But the final month is a mixture of reality, and fear, and acceptance.
That’s why we give them the games. That’s why we give them beds, and books, and let them be kids. Because in the third month the truth is far, far too real not to think about it.
And once your fighter starts thinking about their own death, they’ve already lost.
It’s just a fact that most of these kids will be dead soon. And it’s not like I ever just accepted this as fact, it’s just… it’s just a lot easier to give in to the inevitable than it is to hold on to the fantasy that someone will show up at the last minute and save them. Because it never happens.
I used to dream about that too. Even after Maart came along and we were partners. I used to imagine that someone from my past would show up and make it all better.
That girl. I used to dream about that girl with no voice who had the face of Anya a few weeks ago, but has now taken on the face of Ainsey. I used to hope for her to come back and say… I don’t know… I’m sorry I left you behind. It was all just a big mistake. And she would take my hand and lead me somewhere… safe.
But it never happened.
I was about seven when I really came to terms with my situation. When I really understood that there was never going to be a rescue. When I truly accepted that at no point was anyone ever going to break into Udulf’s training camp, take care of business, and lead me out of this nightmare.
And that the only way I would live long enough to grow up is if I fought for it. Literally.
So that’s what I did. And that’s why I have this camp on the Rock for my fight kids. It’s a gradual lead-in to the final moment of truth.
Most of them don’t get it the first time. Like… Ainsey isn’t suddenly gonna understand that heroes don’t exist when we leave here. If she makes it to next year, and there’s another round of Rock camp, she might get it then. But I doubt it.
It takes most of them several years to come to terms with the truth. Just like it took me.
That’s why I make them all come out here until they are fourteen. If they make it that long.
By then, they are hard. They are serious. They understand the lessons they learn out here can save their lives if they apply them correctly.
Silence is golden. Someone said that, I just don’t know who. But I know it’s true because silence has gotten me out of some very dangerous situations with Udulf and his ilk.
Quiet. Shhhh. Don’t let them hear you. Speak with your hands, not your voice.
It’s the secret language of slaves. I didn’t know this until that night I accepted my fate. Udulf was angry because I would not talk. He was drunk on the Lectra and he was beating me, trying to make me tell him how I learned to speak with my hands.
But I didn’t know. So I couldn’t tell him. And I already knew that denying it wouldn’t get me far, so I just said nothing.
It stuck.
Udulf never learned the lesson of silence because some time later, after his drunken rage was long forgotten, he was the one who told me about the secret slave language. And that conversation was the first one where he confirmed that the girl with no voice who left me behind was real.
That was the night he told me she was dead too.
And all my hope died with her and my heart turned sick.
And now it’s all over.
Phase three on the Rock is history.
I look around the mat, on this last full day we will spend here out on the Rock as a group. I see that same sickness creeping into these kids too.
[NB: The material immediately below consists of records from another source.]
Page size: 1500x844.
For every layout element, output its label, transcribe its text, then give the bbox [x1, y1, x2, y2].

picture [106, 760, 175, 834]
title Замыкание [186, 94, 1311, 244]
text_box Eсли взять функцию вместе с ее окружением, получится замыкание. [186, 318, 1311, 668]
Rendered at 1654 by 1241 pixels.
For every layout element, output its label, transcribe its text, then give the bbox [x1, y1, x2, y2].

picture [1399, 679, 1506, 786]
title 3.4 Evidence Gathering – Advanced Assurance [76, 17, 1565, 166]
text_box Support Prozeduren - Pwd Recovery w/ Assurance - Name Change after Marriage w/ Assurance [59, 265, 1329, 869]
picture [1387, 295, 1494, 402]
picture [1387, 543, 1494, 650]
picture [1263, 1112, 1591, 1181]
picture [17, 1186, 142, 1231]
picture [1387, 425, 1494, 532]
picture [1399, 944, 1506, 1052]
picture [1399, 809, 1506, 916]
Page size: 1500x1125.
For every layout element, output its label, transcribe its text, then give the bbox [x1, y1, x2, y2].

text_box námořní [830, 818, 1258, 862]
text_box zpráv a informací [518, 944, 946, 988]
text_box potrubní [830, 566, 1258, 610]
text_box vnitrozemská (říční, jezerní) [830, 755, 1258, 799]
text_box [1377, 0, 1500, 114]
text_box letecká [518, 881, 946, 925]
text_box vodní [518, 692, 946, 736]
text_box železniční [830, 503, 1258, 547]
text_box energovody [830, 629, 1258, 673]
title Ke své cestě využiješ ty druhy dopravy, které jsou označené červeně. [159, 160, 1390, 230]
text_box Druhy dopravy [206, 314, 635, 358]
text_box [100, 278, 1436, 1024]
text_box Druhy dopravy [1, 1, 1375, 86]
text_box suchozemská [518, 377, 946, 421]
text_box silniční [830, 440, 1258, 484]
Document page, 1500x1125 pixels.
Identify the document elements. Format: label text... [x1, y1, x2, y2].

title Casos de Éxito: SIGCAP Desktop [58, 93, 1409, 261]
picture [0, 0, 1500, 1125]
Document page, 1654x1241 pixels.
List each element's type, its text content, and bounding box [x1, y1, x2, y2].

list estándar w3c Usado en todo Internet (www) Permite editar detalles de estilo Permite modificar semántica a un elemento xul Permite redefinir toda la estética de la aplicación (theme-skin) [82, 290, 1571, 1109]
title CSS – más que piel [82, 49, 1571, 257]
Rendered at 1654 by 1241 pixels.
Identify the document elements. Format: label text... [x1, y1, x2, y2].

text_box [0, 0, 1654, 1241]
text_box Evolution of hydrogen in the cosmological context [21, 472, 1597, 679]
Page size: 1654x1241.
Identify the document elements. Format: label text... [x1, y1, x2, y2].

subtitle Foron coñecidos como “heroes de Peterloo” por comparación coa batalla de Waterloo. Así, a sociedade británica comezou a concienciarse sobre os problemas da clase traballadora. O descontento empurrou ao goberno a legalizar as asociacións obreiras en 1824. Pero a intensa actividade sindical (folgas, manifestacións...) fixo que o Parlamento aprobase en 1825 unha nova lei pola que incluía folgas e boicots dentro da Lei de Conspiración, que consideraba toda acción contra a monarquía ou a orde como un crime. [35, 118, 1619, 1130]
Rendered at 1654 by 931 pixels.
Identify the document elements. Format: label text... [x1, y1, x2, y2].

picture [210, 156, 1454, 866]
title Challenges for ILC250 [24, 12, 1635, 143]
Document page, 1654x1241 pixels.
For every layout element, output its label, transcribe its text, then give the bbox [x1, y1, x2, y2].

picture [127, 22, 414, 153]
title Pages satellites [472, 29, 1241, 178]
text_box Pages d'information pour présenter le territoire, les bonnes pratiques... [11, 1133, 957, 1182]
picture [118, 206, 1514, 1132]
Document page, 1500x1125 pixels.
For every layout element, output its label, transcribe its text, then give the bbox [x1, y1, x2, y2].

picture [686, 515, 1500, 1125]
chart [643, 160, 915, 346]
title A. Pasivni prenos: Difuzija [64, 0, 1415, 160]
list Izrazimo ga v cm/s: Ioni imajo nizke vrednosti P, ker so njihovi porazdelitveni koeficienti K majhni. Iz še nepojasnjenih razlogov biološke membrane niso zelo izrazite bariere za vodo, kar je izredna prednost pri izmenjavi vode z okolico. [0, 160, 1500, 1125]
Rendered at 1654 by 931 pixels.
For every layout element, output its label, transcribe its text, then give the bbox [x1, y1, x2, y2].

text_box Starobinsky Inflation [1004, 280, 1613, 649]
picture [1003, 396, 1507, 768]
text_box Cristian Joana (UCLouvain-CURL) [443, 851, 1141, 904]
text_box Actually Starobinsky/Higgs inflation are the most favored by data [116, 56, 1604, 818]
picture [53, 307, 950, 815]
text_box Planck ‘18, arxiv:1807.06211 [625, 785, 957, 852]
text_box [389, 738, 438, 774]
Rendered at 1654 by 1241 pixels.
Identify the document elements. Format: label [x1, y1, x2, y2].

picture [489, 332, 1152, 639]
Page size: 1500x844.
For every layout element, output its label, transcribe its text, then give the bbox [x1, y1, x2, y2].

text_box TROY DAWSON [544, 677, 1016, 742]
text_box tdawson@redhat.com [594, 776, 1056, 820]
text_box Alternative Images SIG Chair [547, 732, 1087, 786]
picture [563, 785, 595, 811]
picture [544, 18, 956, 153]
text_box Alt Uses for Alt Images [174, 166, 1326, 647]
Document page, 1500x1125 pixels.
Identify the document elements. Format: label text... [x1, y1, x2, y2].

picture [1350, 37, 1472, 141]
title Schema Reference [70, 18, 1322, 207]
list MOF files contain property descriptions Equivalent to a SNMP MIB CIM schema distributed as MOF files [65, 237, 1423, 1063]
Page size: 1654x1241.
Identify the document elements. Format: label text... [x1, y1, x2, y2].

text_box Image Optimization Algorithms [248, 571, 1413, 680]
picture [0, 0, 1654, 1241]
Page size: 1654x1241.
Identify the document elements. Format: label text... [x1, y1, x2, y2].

Budi has always gotten it. Someone told him early. Before he ever came to live with me.
Zoya, too. She’s only six, but I see no hope of rescue in her eyes. She gets it.
Jafari is the only other kid in my group who understands. I think that fight with Anya did it.
Of course, Irina, Peng, Paulo, and Maeko got it a long time ago. That’s why they’re still here. But the rest of them… I look at each one in turn as they sit, lining the perimeter of the mat, listening to Maart give them instructions for the final test. Nope. None of the others understand what’s happening just yet.
Evard doesn’t count because as far as he’s concerned, someone did rescue him. We rescued him. There will be no next fight in his future.
But that still leaves twelve kids who probably won’t make it to next year.